A Life Shaped by Wonder

Last Wednesday, the world said goodbye to one of its great observers of life when Jane Goodall died at the age of 91. She was in Los Angeles on a speaking tour -- still traveling, still teaching, still reminding us to pay attention -- when her long and extraordinary journey came to an end.

Goodall was born in London in 1934 to an ordinary home and an ordinary life, but she grew into a woman whose curiosity reshaped how we understand creation itself. As a young girl, she would sit for hours watching chickens lay eggs or read Tarzan of the Apes and imagine herself in Africa.

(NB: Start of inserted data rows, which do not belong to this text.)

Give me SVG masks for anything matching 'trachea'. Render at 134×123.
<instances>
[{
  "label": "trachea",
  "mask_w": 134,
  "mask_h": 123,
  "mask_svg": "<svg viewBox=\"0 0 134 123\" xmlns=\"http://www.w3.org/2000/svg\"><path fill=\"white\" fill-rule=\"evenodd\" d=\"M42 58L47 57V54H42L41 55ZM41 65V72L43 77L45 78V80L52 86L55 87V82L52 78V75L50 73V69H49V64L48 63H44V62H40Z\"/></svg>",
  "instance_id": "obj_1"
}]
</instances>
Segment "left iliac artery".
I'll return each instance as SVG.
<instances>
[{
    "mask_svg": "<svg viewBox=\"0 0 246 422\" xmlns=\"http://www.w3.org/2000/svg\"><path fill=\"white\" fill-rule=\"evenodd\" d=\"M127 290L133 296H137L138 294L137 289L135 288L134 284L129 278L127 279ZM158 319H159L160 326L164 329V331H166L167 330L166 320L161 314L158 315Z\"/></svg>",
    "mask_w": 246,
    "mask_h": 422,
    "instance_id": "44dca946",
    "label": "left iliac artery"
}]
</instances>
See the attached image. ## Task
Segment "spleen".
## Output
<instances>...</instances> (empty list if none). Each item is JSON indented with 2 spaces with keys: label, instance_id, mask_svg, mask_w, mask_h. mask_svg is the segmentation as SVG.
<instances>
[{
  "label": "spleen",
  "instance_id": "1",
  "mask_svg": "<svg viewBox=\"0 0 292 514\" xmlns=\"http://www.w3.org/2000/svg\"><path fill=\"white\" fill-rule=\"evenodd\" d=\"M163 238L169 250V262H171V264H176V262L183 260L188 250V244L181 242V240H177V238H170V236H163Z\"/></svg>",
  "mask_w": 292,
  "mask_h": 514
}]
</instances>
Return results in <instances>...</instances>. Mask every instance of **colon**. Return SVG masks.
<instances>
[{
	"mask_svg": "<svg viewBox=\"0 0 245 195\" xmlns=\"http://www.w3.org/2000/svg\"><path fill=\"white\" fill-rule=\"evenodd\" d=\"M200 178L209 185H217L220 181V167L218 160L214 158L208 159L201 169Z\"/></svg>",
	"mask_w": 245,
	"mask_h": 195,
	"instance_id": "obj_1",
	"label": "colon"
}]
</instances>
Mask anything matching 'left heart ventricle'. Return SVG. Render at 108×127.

She had no formal university degree when she set out for Tanzania -- only a notebook, binoculars, and a sense of wonder that refused to fade.

In 1960, Goodall's wonder caught the attention of anthropologist Louis Leakey, who sent her to the Gombe Stream Reserve to observe chimpanzees in the wild. What she found there transformed science as well as the human heart. She noticed that chimpanzees were not the mechanical creatures many had assumed; in truth, they were relational, emotional, even spiritual in their own way. They used tools. They comforted one another. They formed deep family bonds.

Goodall’s approach was radical for its time. She refused to number her subjects like data points; instead, she gave them names like David Greybeard, Flo, and Goliath because she saw in them the spark of God’s good creation. Through her eyes, the natural world became personal again -- not an abstraction to be managed but a community to be honored.

Over the years, she built an extraordinary legacy: founding the Jane Goodall Institute in 1977, launching the Roots & Shoots youth movement, and advocating for animal welfare and environmental justice around the globe. Presidents honored her, universities awarded her doctorates, and kings and queens knighted her. And through it all, she kept her message astonishingly simple: Every one of us can make a difference, one small act at a time. “It’s in our hands,” she would say with quiet conviction.

Consider how closely that phrase aligns with our Inside Out journey this fall. We have been exploring how inner emotions and faith convictions shape the outer contours of our lives -- how fear, joy, sadness, and hope find expression in the way we treat others and the world around us. Jane’s life embodied that movement from the inside out. She let her childlike curiosity become her calling. Her inward compassion for creation became outward stewardship. Her belief that life is sacred -- every life -- became her testimony.

In Scripture, Jesus reminds us that even the smallest actions have eternal weight. Consider Matthew 10:42, for example: “If anyone gives even a cup of cold water… that person will certainly not lose their reward." In a similar way, Goodall lived her life with a kind of gospel patience, trusting that small acts of care could redeem a world that often forgets to notice.

As we remember her this week, perhaps the best way to honor her legacy is not with words but with attention and intention: to look closely at the life around us, to listen deeply, to act kindly. The God who formed the chimpanzee in Gombe and the human heart in each of us is still at work, calling us to see creation as Jane did -- with eyes wide open, and hearts and hands ready to respond.